A Probe for NLRP3 Inflammasome Inhibitor MCC950 Identifies Carbonic Anhydrase 2 as a Novel Target

Inhibition of inflammasome and pyroptotic pathways are promising strategies for clinical treatment of autoimmune and inflammatory disorders. MCC950, a potent inhibitor of the NLR-family inflammasome pyrin domain-containing 3 (NLRP3) protein, has shown encouraging results in animal models for a range of conditions; however, until now, no off-targets have been identified. Herein, we report the design, synthesis, and application of a novel photoaffinity alkyne-tagged probe for MCC950 (IMP2070) which shows direct engagement with NLRP3 and inhibition of inflammasome activation in macrophages. Affinity-based chemical proteomics in live macrophages identified several potential off-targets, including carbonic anhydrase 2 (CA2) as a specific target of IMP2070, and independent cellular thermal proteomic profiling revealed stabilization of CA2 by MCC950. MCC950 displayed noncompetitive inhibition of CA2 activity, confirming carbonic anhydrase as an off-target class for this compound.
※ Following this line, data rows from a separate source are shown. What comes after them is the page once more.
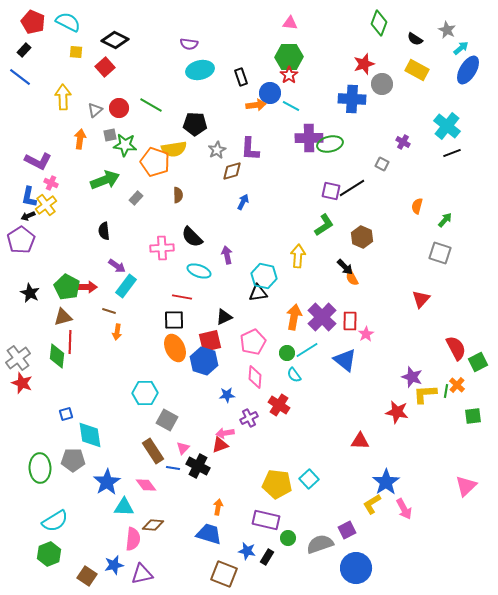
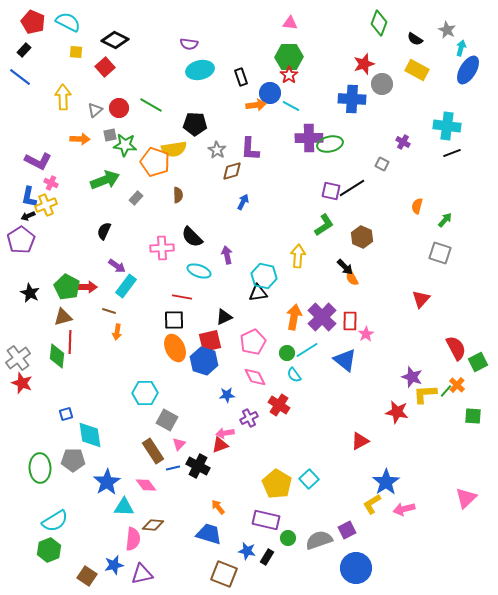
cyan arrow at (461, 48): rotated 35 degrees counterclockwise
cyan cross at (447, 126): rotated 32 degrees counterclockwise
orange arrow at (80, 139): rotated 84 degrees clockwise
gray star at (217, 150): rotated 12 degrees counterclockwise
yellow cross at (46, 205): rotated 15 degrees clockwise
black semicircle at (104, 231): rotated 30 degrees clockwise
pink diamond at (255, 377): rotated 30 degrees counterclockwise
green line at (446, 391): rotated 32 degrees clockwise
green square at (473, 416): rotated 12 degrees clockwise
red triangle at (360, 441): rotated 30 degrees counterclockwise
pink triangle at (183, 448): moved 4 px left, 4 px up
blue line at (173, 468): rotated 24 degrees counterclockwise
yellow pentagon at (277, 484): rotated 24 degrees clockwise
pink triangle at (466, 486): moved 12 px down
orange arrow at (218, 507): rotated 49 degrees counterclockwise
pink arrow at (404, 509): rotated 105 degrees clockwise
gray semicircle at (320, 544): moved 1 px left, 4 px up
green hexagon at (49, 554): moved 4 px up
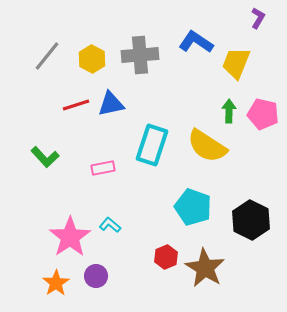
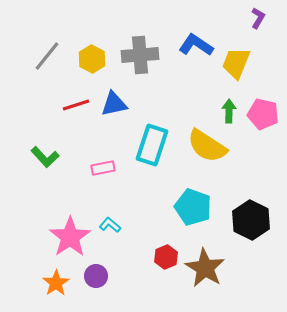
blue L-shape: moved 3 px down
blue triangle: moved 3 px right
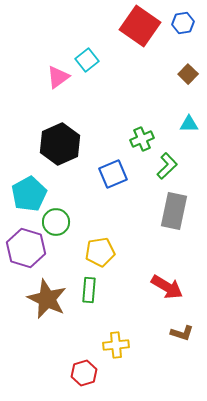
These data highlight potential biological mechanisms through which MCC950 and derivatives may exhibit off-target effects in preclinical or clinical studies.

Automated summary

Inhibition of the inflammasome and pyroptotic pathways is a promising strategy for treating autoimmune and inflammatory disorders. The study introduces a novel probe, IMP2070, which directly engages with NLRP3 and inhibits inflammasome activation in macrophages. Chemical proteomics identified potential off-targets, such as carbonic anhydrase 2, suggesting biological mechanisms for off-target effects of MCC950 and its derivatives in preclinical or clinical studies.